(Exercise brief): For the listing below, output exactly the lines from the line with "right ankle: (502, 355, 16)" up to and including the line with "left wrist: (613, 301, -12)", and no other lines.

★ ★ ★ ★ ★

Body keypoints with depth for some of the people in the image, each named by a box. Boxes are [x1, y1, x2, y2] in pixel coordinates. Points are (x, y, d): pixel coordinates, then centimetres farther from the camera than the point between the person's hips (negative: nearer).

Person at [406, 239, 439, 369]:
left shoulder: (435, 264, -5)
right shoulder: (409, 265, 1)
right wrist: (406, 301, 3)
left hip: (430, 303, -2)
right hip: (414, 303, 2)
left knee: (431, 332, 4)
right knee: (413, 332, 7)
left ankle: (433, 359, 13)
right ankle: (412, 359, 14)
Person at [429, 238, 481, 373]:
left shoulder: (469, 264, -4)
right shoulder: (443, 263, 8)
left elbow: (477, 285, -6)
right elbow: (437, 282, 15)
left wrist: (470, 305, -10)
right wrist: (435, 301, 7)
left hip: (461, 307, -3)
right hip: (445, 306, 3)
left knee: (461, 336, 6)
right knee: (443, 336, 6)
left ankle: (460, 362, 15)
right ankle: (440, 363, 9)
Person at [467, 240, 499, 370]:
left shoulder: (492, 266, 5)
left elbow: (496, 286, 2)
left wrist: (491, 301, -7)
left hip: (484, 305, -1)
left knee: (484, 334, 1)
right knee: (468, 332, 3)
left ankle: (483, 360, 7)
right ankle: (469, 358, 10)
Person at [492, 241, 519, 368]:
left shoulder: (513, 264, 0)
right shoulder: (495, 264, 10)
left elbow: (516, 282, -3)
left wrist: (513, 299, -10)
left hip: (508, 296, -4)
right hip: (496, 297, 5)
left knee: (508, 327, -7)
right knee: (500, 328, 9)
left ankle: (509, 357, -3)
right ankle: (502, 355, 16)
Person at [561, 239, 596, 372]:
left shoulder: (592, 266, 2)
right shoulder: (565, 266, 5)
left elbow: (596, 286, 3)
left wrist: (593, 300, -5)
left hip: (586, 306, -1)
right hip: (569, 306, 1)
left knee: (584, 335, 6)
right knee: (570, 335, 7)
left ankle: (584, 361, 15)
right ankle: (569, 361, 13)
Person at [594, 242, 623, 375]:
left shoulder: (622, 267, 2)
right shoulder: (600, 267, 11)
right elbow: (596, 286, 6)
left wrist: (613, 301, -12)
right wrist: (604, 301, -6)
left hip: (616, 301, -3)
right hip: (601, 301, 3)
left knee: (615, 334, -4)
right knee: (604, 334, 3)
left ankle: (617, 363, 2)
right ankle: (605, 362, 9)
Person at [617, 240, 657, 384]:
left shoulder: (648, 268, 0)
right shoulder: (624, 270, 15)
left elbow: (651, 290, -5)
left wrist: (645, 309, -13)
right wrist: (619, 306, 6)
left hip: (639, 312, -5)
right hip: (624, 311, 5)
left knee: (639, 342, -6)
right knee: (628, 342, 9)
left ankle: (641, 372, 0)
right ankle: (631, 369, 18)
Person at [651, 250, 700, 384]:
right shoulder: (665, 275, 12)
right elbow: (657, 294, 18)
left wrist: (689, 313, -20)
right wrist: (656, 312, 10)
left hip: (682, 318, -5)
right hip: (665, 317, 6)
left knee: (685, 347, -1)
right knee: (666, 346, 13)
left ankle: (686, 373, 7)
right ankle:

★ ★ ★ ★ ★

(Answer):
right ankle: (502, 355, 16)
Person at [561, 239, 596, 372]:
left shoulder: (592, 266, 2)
right shoulder: (565, 266, 5)
left elbow: (596, 286, 3)
left wrist: (593, 300, -5)
left hip: (586, 306, -1)
right hip: (569, 306, 1)
left knee: (584, 335, 6)
right knee: (570, 335, 7)
left ankle: (584, 361, 15)
right ankle: (569, 361, 13)
Person at [594, 242, 623, 375]:
left shoulder: (622, 267, 2)
right shoulder: (600, 267, 11)
right elbow: (596, 286, 6)
left wrist: (613, 301, -12)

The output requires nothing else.